K12 Inc., an online education company that wants to operate a virtual charter school in Maine, is coming under scathing criticism in Colorado, where a similar virtual school is at risk of being closed down.
The Colorado Virtual Academy, a 4,600-student online charter school incorporated in north suburban Denver, received a damning report this week from a review body in the school district where it is based, which recommended that the 10-year-old school’s operating charter not be renewed.
The staff in the Adams 12 Five Star school district cited concern with the school’s academic performance – it has ranked in the bottom tenth of Colorado schools for three years running – and with the lack of independence of its local board, which is supposed to govern the school and oversee providers.
The staff’s report referenced “concerns regarding K12’s exertion of undue influence upon governing board members.” It noted that the board “relies heavily on (K12 Inc.) for guidance in using data for decision making, raising questions as to the independence of the board from the (company).”
The recommendation against renewing the charter followed a similar one in November by a statewide body, the Charter Institute of Colorado, to which the school sought to transfer its charter. (Colorado, unlike Maine, allows charters to be issued by school districts or a statewide body.)
“Staff is concerned that (K12 Inc.) is actually in charge of the school, rather than the board,” officials reported Nov. 27, noting that the school had only a 22 percent graduation rate in 2012, far less than the rest of the district’s 79 percent rate.
Last week, Maine’s Charter School Commission rejected the application of the proposed Maine Virtual Academy, which was to be operated by K12 Inc., the company in Herndon, Va., that was at the center of a Portland Press Herald/Maine Sunday Telegram investigation into digital school policy, published Sept. 2.
Commission members expressed concerns about the local board’s independence from the company, which would have hired and fired managers and staff members and provided curricular materials and assessment data.
The head of the Maine Virtual Academy’s local board, Amy Carlisle, subsequently defended her board’s independence from K12 Inc., although she acknowledged that the company had played a role in shepherding the board into existence. She declined to comment Thursday on the developments in Colorado.
Carlisle has said the board intends to reapply for a charter later this year.
“Our governing board looks forward to working with the Charter School Commission to better understand their concerns about our governance structure and provide them with more detailed information regarding how our board can functionally manage a virtual charter school,” she said.
Charter schools receive public funding but are run by parents, teachers and community leaders. In virtual charter schools, which operate in 27 states, students get the vast majority of their education online, at home, with taxpayers in their school districts paying the tuition.
In Colorado, the Adams 12 Five Star school board will meet Feb. 6 to make a final ruling on the Colorado Virtual Academy’s future.
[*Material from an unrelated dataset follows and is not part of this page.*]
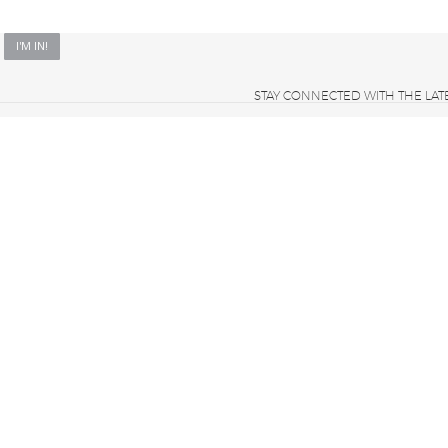
STAY CONNECTED WITH THE LAT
Patti Gilmour, the district’s charter school liaison, said the school’s contract will expire June 30.
If the board follows the staff recommendation not to renew the charter, the school will have to find another school district that’s willing to issue one, or cease operations
“Student performance was our biggest concern, but governance was another primary driver,” Gilmour said. “Some of (the Colorado Virtual Academy’s) own board members have admitted there is way too much influence by K12.”
In response to a request for comment, K12 Inc. spokesman Jeff Kwitowski sent a short written statement saying that the Colorado school’s board of directors “addressed the challenges, improvement plans and goals” for the school during a meeting with district officials Wednesday evening. “Families shared many personal stories on how (the school) is working well for their children,” he wrote.
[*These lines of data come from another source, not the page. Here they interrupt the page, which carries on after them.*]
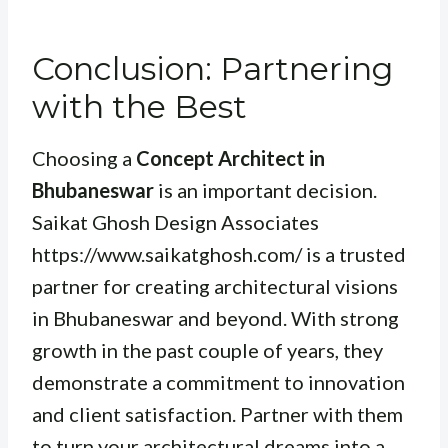
Conclusion: Partnering
with the Best
Choosing a
Concept Architect in
Bhubaneswar
is an important decision.
Saikat Ghosh Design Associates
https://www.saikatghosh.com/ is a trusted
partner for creating architectural visions
in Bhubaneswar and beyond. With strong
growth in the past couple of years, they
demonstrate a commitment to innovation
and client satisfaction. Partner with them
to turn your architectural dreams into a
Kwitowski referred questions about Maine to the Maine Virtual Academy’s board. “K12 Inc. respects the independence and autonomy of all the school districts and nonprofit charter boards that govern the schools,” he wrote.
Asked for comment, Maine Department of Education spokesman David Connerty-Marin said: “The beauty of public charter schools is that you can close them when they are underperforming, something that is much harder to do with public schools.”
He said the department was disappointed that Maine Virtual Academy and three other charter school applicants that were rejected by Maine’s Charter School Commission last week hadn’t had an opportunity to be interviewed by the commission.
“I don’t think that anybody said that the commission should have approved these schools, but we wished they had an opportunity for an interview,” he said. “It seemed that, with some of them, some pretty minor adjustments could have allowed them to have passed.”
Gov. Paul LePage’s office did not respond to requests for comment Thursday. The governor condemned the charter commission’s decisions in two news conferences last week, suggesting it had rejected four of the five applications because of “intimidation” by Maine’s teachers union and school superintendents association, and calling for the commissioners to resign.
“I am asking them, for the good of the kids of the state of Maine, please go away,” LePage said of the commissioners. “We don’t need you. We need some people with backbones.”
The president of the Chicago-based National Association of Charter School Authorizers came to the commissioners’ defense.
“Those who start a charter school are entrusted with millions of public dollars and with the education, health and safety of other people’s children,” the association’s Greg Richmond wrote in a letter to the editor submitted to the Press Herald. “Such responsibilities should only be given to those who clearly demonstrate the capacity to fulfill them.”